* [Tugas Pengerjaan]
**1)** Tulis ulang bagian teks tentang karikatur ISIS yang dibuka dengan kata-kata yang memuat "Pada tanggal pemuatan" dan ditutup dengan "atas karikatur tersebut.", lalu ganti "keresahan" dengan "kegelisahan".
**2)** Sebutkan semua kawasan dunia tempat Stephff memublikasikan karikaturnya menurut teks tentang karikatur ISIS.

* [Teks yang Disediakan]

Kontroversi
Karikatur ISIS
Darminto M Sudarmo ; Pemerhati Humor
dan Bergiat di Komunitas Studi Humor Indonesia Kini
(Ihik3.com)
|
JAWA
POS, 15 Desember 2014
PADA 3
Juli 2015 di halaman 7 (opini) harian berbahasa Inggris The Jakarta Post,
dimuat karikatur karya Stephane Peray (Stephff), kartunis asal Prancis yang
tinggal di Bangkok, Thailand, selama 23 tahun terakhir dan bekerja sebagai
karikaturis (editorial cartoonist) untuk media The Nation. Selain itu,
Stephff memublikasikan karikaturnya untuk berbagai penerbitan di dunia (Timur
Tengah, Afrika, Eropa, Amerika, dan Asia). Tak terduga, karikatur yang dimuat
di The Jakarta Post itu mendapat reaksi keras dari sebagian umat Islam di
Indonesia dan menuai kontroversi, yang akhirnya berujung pada penetapan
Pemimpin Redaksi The Jakarta Post Meidyatama Suryodiningrat sebagai tersangka
kasus dugaan penistaan agama.
Karikatur
itu menggambarkan bendera berlambang tengkorak dengan kalimat tauhid di
atasnya. ”Penetapan status tersangka setelah penyidik memeriksa saksi ahli
pidana, ahli agama, dan Dewan Pers,” kata Kepala Bidang Humas Polda Metro
Jaya Komisaris Besar Rikwanto di kantornya, Kamis, 11 Desember 2014.
Dalam
satu hal, fakta di atas dapat menjadi ”drama” yang mengusik kebebasan pers di
Indonesia, kaitannya dengan kasus pidana atau etika atas karikatur yang
disangkakan itu; padahal karikatur yang sama, karya Stephane Peray (berinisal
Stephff), sebelumnya telah dimuat di sebuah situs berbahasa Arab, Al Quds Al
Arabi (www.alquds.co.uk/?p=187054) pada 30 Juni 2014, yang sejauh ini tidak
terlihat ada gejolak atau kontroversi.
Menjadi
pertanyaan kita, apa pertimbangan The Jakarta Post memuat karikatur tersebut?
Pada tanggal pemuatan karikatur itu, umat Islam sedang menjalankan ibadah
puasa dan eskalasi emosi sosial masyarakat tentang pemilu pilpres sedang
hangat-hangatnya, sementara The Jakarta
Post sendiri mendapatkan ”stigma” pro-Jokowi-JK atau dituduh sebagai
media yang tidak independen. Latar belakang sosio-budaya tersebut juga
menjadi bagian dari pemicu persepsi dan keresahan atau pre-assumption yang emosional beragam atas karikatur tersebut.
Muatan Kritik dan Humor dalam
Karikatur
Karikatur
(political/editorial cartoon)
secara universal dipahami oleh semua kartunis di seluruh dunia sebagai karya
yang harus mengandung kritik dan humor dalam setiap opininya. Opini yang
tampaknya ”paradoks” tersebut dimaksudkan agar karikatur dapat dibedakan dari
gambar yang berisi penghakiman atau propaganda sepihak. Gambar yang
menghakimi secara sepihak tentang benar atau salah, semacam doktrin.

* [Data Hasil Ekstraksi]
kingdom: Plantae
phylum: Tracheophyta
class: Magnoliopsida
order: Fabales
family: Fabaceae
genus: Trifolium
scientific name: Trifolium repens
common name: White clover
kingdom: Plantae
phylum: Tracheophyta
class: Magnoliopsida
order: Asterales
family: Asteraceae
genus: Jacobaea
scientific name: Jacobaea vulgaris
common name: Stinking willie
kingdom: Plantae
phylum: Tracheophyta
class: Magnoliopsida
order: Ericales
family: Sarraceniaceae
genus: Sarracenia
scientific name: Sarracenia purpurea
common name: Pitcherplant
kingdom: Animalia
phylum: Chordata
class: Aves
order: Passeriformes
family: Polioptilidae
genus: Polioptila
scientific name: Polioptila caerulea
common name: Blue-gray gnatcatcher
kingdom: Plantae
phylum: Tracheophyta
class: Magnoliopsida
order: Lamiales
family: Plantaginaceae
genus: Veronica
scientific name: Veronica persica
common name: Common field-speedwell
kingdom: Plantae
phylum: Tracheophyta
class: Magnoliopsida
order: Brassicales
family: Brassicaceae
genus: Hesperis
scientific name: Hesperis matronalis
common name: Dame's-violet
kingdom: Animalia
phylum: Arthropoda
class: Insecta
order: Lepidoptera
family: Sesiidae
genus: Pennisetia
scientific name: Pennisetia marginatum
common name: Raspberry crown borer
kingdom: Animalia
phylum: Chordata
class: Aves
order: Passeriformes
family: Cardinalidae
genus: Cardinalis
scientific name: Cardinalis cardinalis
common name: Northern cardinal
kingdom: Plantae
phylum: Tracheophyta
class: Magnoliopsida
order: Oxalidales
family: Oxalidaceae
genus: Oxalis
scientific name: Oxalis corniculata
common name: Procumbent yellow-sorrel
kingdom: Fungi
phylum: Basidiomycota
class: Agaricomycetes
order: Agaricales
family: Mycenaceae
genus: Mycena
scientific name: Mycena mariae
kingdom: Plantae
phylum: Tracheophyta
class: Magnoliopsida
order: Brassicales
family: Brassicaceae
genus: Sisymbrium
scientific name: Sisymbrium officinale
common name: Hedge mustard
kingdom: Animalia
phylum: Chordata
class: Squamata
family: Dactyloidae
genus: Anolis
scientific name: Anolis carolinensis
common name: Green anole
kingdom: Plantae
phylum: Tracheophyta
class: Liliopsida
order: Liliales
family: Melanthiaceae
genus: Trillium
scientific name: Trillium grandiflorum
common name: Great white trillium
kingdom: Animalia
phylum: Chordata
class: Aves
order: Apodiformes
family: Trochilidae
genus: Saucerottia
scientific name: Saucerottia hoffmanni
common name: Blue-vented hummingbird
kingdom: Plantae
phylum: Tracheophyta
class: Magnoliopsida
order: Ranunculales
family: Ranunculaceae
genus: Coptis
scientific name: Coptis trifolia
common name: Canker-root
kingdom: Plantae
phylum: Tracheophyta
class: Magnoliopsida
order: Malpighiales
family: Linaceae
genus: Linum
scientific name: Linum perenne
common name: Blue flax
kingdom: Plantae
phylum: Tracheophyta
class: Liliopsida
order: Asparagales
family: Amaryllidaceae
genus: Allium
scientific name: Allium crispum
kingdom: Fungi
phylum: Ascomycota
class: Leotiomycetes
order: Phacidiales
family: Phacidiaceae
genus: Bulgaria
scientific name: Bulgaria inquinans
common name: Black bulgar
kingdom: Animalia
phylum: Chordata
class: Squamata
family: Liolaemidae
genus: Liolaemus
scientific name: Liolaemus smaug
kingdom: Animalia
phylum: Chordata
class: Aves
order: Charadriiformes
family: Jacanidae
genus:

* [Hasil Tugas]
**1)**
Pada tanggal pemuatan karikatur itu, umat Islam sedang menjalankan ibadah
puasa dan eskalasi emosi sosial masyarakat tentang pemilu pilpres sedang
hangat-hangatnya, sementara The Jakarta
Post sendiri mendapatkan ”stigma” pro-Jokowi-JK atau dituduh sebagai
media yang tidak independen. Latar belakang sosio-budaya tersebut juga
menjadi bagian dari pemicu persepsi dan kegelisahan atau pre-assumption yang emosional beragam atas karikatur tersebut.

**2)** Timur Tengah, Afrika, Eropa, Amerika, dan Asia.